A: The late Elise Lombard, who was the CEO at the Titans – she really set the standard for me. She just loved the Titans players and treated them like gold and with such respect, and it gave me a snapshot into how to work in a professional team environment. Then there’s Jacques Faul, our current CEO. So, Elise, on the ‘caring’ side of things, and then Jacques on the business side of things, and I’ve been fortunate to have both influences, in terms of my growth and development. I’m also very proud of Clare Connor, my former England team-mate, the current Managing Director of Women’s Cricket for the ECB, and the incoming MCC President – the first in its 233-year history! We played a lot of cricket together and it’s been amazing seeing her growth in the various roles she’s taken on – a journey I’ve learnt a lot from, as well.

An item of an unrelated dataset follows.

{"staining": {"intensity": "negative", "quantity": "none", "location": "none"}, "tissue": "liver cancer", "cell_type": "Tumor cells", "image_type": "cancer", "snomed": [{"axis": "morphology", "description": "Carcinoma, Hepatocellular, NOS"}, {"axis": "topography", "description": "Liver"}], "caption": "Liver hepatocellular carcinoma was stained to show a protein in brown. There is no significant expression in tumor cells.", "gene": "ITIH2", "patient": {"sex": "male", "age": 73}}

Q: What about your experiences as a woman working in a predominantly male environment?
In the team environment, because I’d played at a high level, I got the respect, and vice versa, and it was an easy transition for me. There was always that respect and they would say, “well, at least you’re a World Cup winner”. So, they knew I had something value to offer. I was fortunate to be there in the early days of the careers of the likes of Faf, Morne Morkel, Albie Morkel, AB, Dale Steyn, and it was great to build relationships with these guys. Moving more into administration, it is still very male-dominated, but I now have the confidence to push back when I need to or disagree when I need to. That comes from growing into the role. But, yes, particularly in South Africa, it is still very much a male-dominated society.

Q: Once sport in general is back up and running fully, post-Covid-19, do you anticipate change, in terms of how it is run, consumed, commercialised etc?
We’ve had almost two years of no crowds, fans, and interaction, so when we do get back out there, we’ve really got to put on a show. We’re looking forward to the new structure, the new brand, and a bit of a clean slate. What I’d like to see is, perhaps, greater integration of the men’s and women’s games and push professionalism in the women’s game here at the Titans, particularly with the Proteas Women flying the flag for South African cricket.

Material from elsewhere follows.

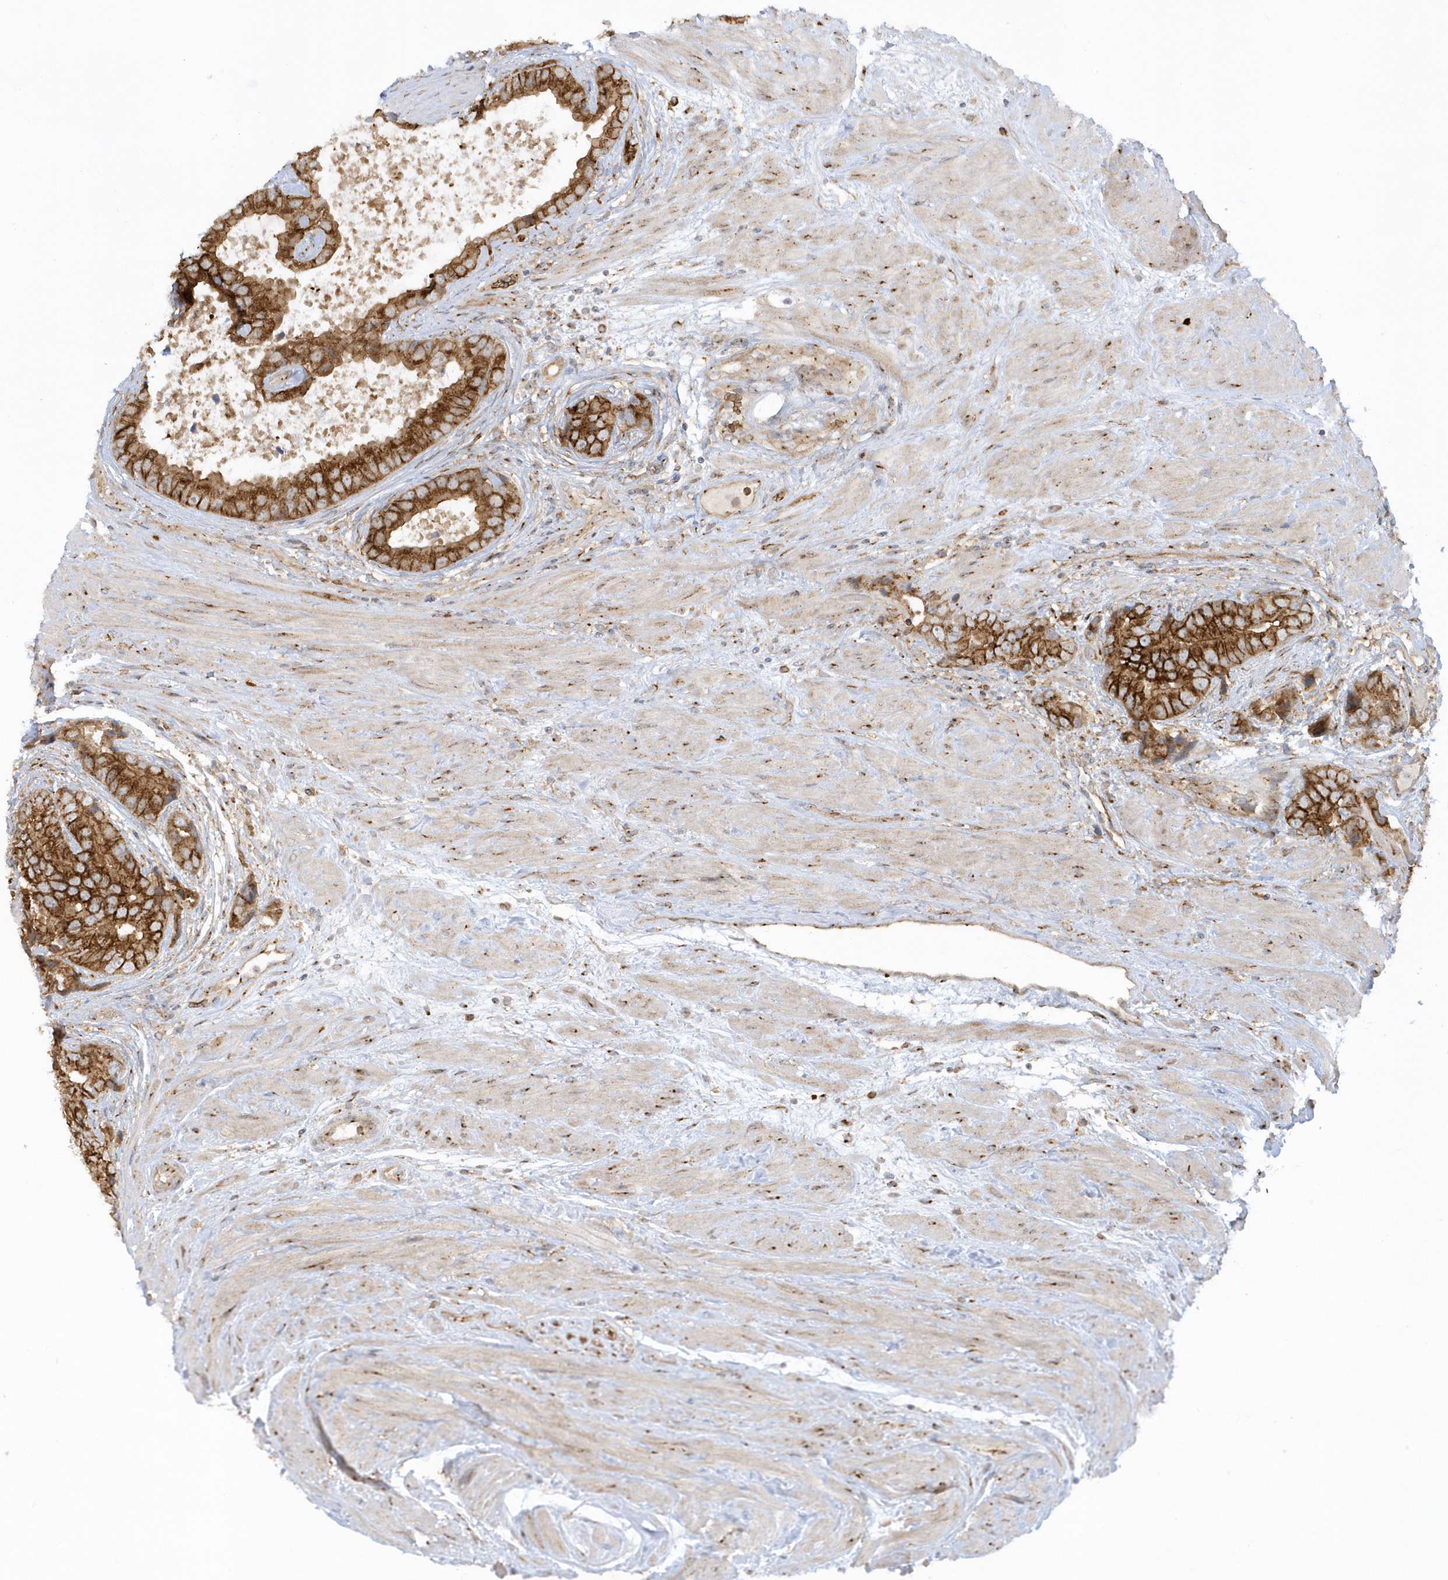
{"staining": {"intensity": "strong", "quantity": ">75%", "location": "cytoplasmic/membranous"}, "tissue": "prostate cancer", "cell_type": "Tumor cells", "image_type": "cancer", "snomed": [{"axis": "morphology", "description": "Adenocarcinoma, High grade"}, {"axis": "topography", "description": "Prostate"}], "caption": "Protein expression analysis of adenocarcinoma (high-grade) (prostate) shows strong cytoplasmic/membranous positivity in approximately >75% of tumor cells. The staining was performed using DAB (3,3'-diaminobenzidine) to visualize the protein expression in brown, while the nuclei were stained in blue with hematoxylin (Magnification: 20x).", "gene": "RPP40", "patient": {"sex": "male", "age": 70}}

Q: You were recently selected for the ICC’s 100% Future Leaders Programme. Do you know yet who your mentor will be and what do you hope to get out of the programme?
Not yet. We took the angle from where I’m at SuperSport Park and the venue. One of my ambitions is to be involved in a really big event, as one of the main organisers. So, from that angle, it would be to work with someone in events, but also from a commentary point of view. Communications was never really something I enjoyed, until my recent stint commentating on the SA v Pakistan women’s series in Durban. It’s something I need encouragement and confidence, but it’s something I’m keen on.

Q: Earlier this year you took Cricket South Africa to court, challenging the process of the appointment of the national women’s team manager position, which you were overlooked for. Can you provide an update on that legal challenge?
No, I’m afraid. It’s still, obviously, with the lawyers and there has been very little communication from CSA. I guess it’s still on hold, for now.